AI Engrams, Cognitive Debt, and Agent Trust
Three new papers tackle what lives inside a trained model, how AI dependence erodes human cognition, and whether AI teams can calibrate trust.

Three papers published this week address questions that rarely get asked out loud: what actually lives inside a trained neural network, what happens to human cognition when AI handles more of the thinking, and whether AI agents working together can truly learn to trust each other. Each stands on its own. Taken together, they point at gaps in how we understand what we're deploying.
TL;DR
- AI Engram (ICML 2026 Oral) - Memory traces in neural networks can be isolated and erased via linear arithmetic, no fine-tuning needed
- Cognitive Debt - Formal economic model shows AI dependence creates hidden systemic fragility that compounds quietly until a "cognitive Minsky moment"
- Trust Between AI Agents - Frontier models reduce verification by 60-85% with reliable teammates, but trust breaks faster than it forms
AI Engram: Finding Memory Traces in Neural Networks
The knowledge inside a trained model has always been frustratingly distributed - smeared across millions of parameters with no clean way to locate, modify, or remove it. A team led by Jea Kwon and Dong-Kyum Kim has now built a framework that changes that.
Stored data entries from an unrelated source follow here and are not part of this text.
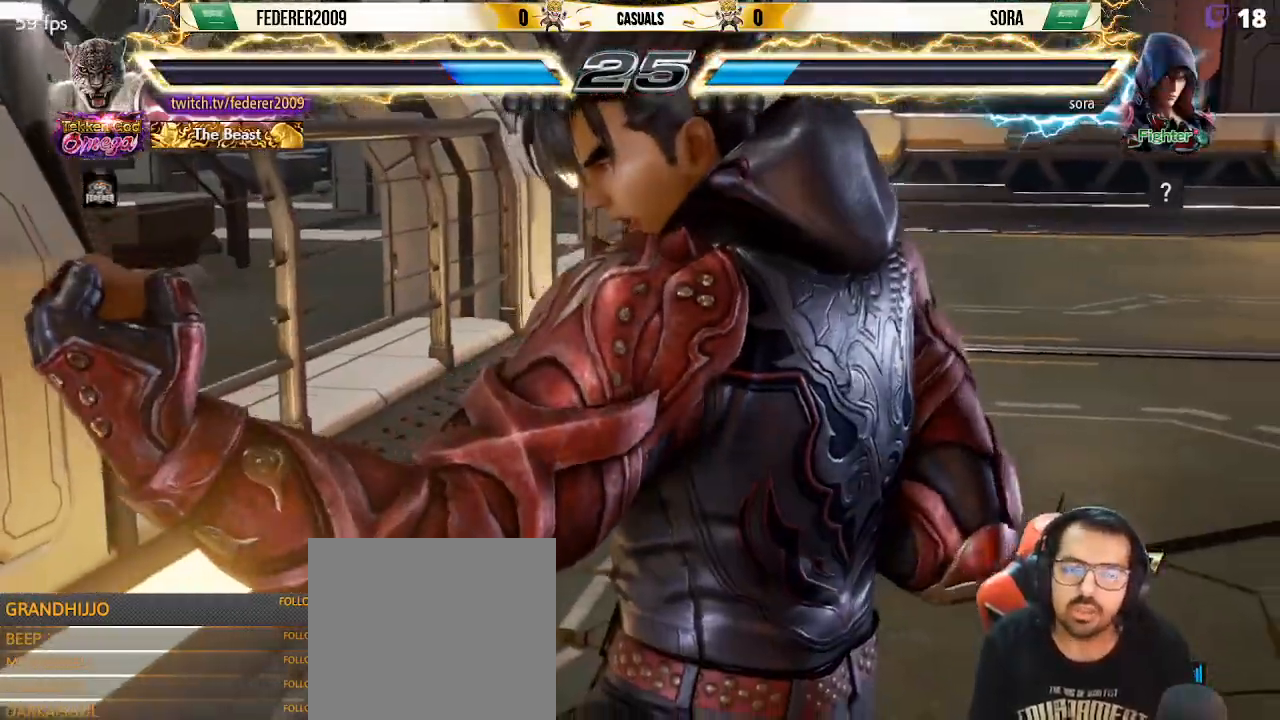
{"buttons": ["DPAD_LEFT"], "left_stick": "center", "events": []}
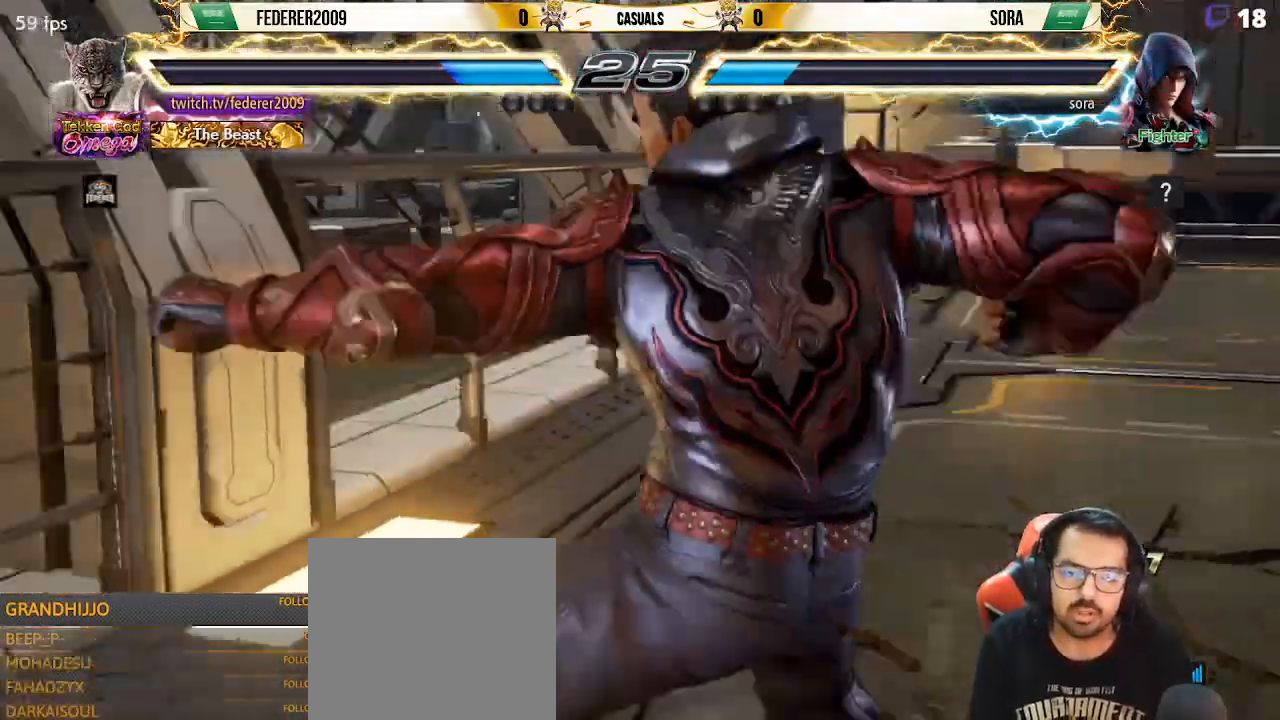
{"buttons": ["DPAD_DOWN", "DPAD_LEFT"], "left_stick": "center", "events": [[333, "DPAD_DOWN", "down"]]}
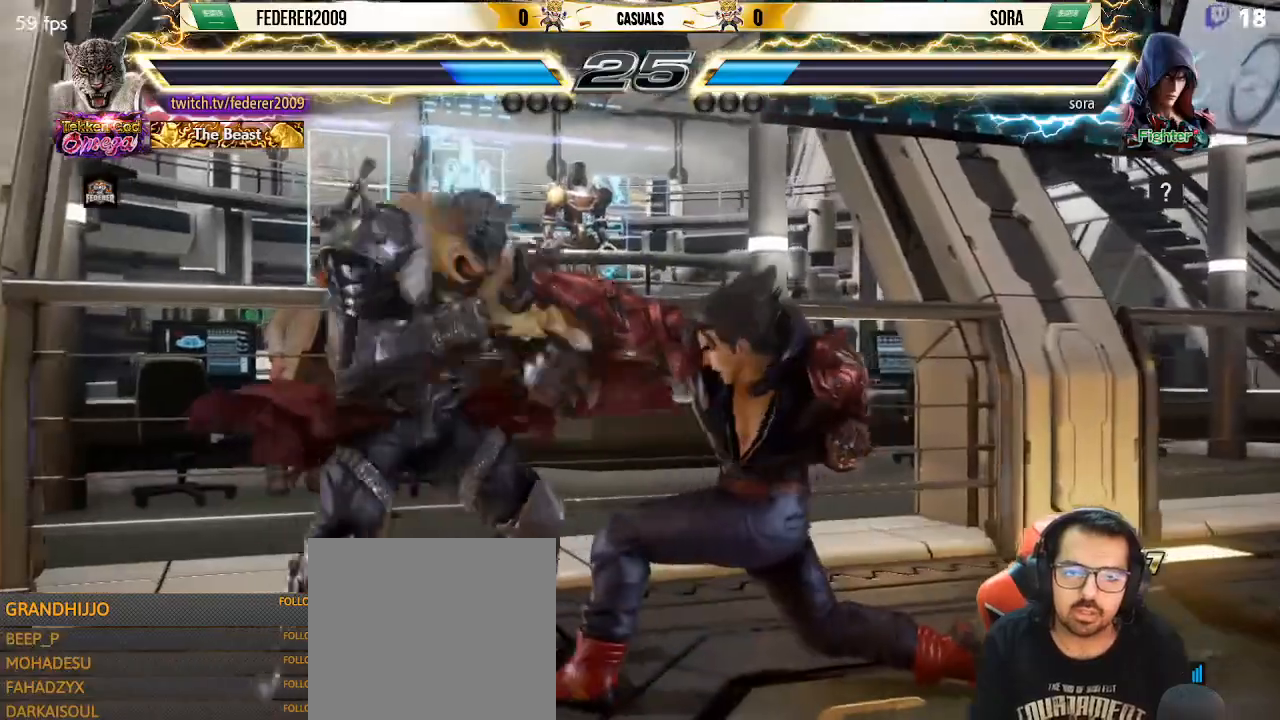
{"buttons": ["DPAD_LEFT"], "left_stick": "center", "events": [[67, "DPAD_DOWN", "up"], [100, "SQUARE", "down"], [333, "SQUARE", "up"]]}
Their paper, "AI Engram: In Search of Memory Traces in Artificial Intelligence," was accepted as an ICML 2026 oral presentation, putting it in roughly the top 1-2% of submissions. The title borrows from neuroscience: an engram is the physical trace a memory leaves in brain tissue, a concept first proposed by German zoologist Richard Semon in 1904 and later made famous by Karl Lashley's decades-long laboratory search. The team asks whether something similar exists in artificial networks - not as metaphor, but as a mathematical object you can compute.
The Approach
The authors formalize four criteria from neuroscience - specificity, reactivation, sufficiency, and necessity - as a constrained inverse problem, then derive a closed-form estimator that isolates individual memory traces from globally entangled parameters. The key insight connects this estimator to a natural gradient update on the parameter manifold.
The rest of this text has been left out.